If you use Travis CI to provide automatic testing of your buildout/application, you can configure Travis to automatically lanuch an Opsworks deploy for a specific Stack and Application on successful builds (see https://docs.travis-ci.com/user/deployment/opsworks/).
Instance Sizes¶
There are many available Instance types on EC2, which makes choosing the
correct Instance sizes for your application cluster a bit of an art. The
Opsworks recipes will automatically factor in the CPU capacity of the
Instances you choose for your ZEO client Layers (using their Elastic Compute
Unit/Core counts) to determine automatically how many ZEO clients to create per
Instance. You can fine tune that calculation further by setting the
per_cpu
attribute under the plone_instances
key in the Stack Custom JSON.
You can also tweak the zodb_cache_size
, and zserver_threads
to help
tune RAM usage for your ZEO clients.
Scaling¶
If you’ve setup a distributed blob storage (whether with NFS/GlusterFS, S3FS, ZEO or Relstorage), adding more ZEO clients is a simple matter of defining a new instance assigned only to your Plone Instances application Layer and starting it.
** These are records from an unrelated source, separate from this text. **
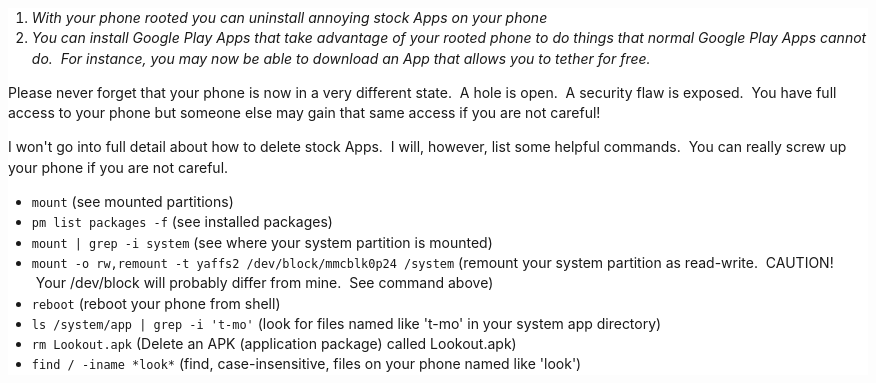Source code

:   1. *With your phone rooted you can uninstall annoying stock Apps on your phone*
  1. *You can install Google Play Apps that take advantage of your rooted phone to do things that normal Google Play Apps cannot do.  For instance, you may now be able to download an App that allows you to tether for free.*

Please never forget that your phone is now in a very different state.  A hole is open.  A security flaw is exposed.  You have full access to your phone but someone else may gain that same access if you are not careful!

I won't go into full detail about how to delete stock Apps.  I will, however, list some helpful commands.  You can really screw up your phone if you are not careful.

* `mount` (see mounted partitions)
* `pm list packages -f` (see installed packages)
* `mount | grep -i system` (see where your system partition is mounted)
* `mount -o rw,remount -t yaffs2 /dev/block/mmcblk0p24 /system` (remount your system partition as read-write.  CAUTION!  Your /dev/block will probably differ from mine.  See command above)
* `reboot` (reboot your phone from shell)
* `ls /system/app | grep -i 't-mo'` (look for files named like 't-mo' in your system app directory)
* `rm Lookout.apk` (Delete an APK (application package) called Lookout.apk)
* `find / -iname *look*` (find, case-insensitive, files on your phone named like 'look')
In addition to the normal 24/7 instances, you can define time-based Instances that automatically add instances during regular peak traffic periods.
Alternatively, you can define load-based instances which automatically start up and shutdown based on the average CPU usage, Load, or RAM usage of existing instances in the layer.
Any new instances will automatically discover your existing ZEO server. Any load balancers will automatically discover any new ZEO clients. The Stack reconfiguration will happen automatically whenever an instance goes up or down.
You can view the HAProxy ZEO client status by visiting the password
protected url /balancer/stats
for your front end instance IP(s).
For a high traffic site that requires a high availability configuration, it may also make sense to run the front end HAProxy layer on multiple Instances in different Availablilty Zones. You would need to route external traffic to those servers using an adaptive DNS service or Amazon’s Elastic Load Balancer.
Configuration¶
The Stack Custom JSON configuration offers a number of entry points for
customizing the default Stack without needing to learn any Chef or Ruby. Those
configuration parameters are thoroughly documented in the Plone Buildout
cookbook README, and the full list of Plone Buildout cookbook specific
attributes is in attributes/default.rb. Any of those attributes can be
customized via the Stack Custom JSON. For example, the
nginx_plone["additional_configuration"]
and
nginx_plone["additional_servers"]
may be the most generically useful items
for front end configuration.
The recipes and example buildout also include optional support for running and configuring a Solr search server and setting up a Celery task queue for running asynchronous jobs using collective.celery.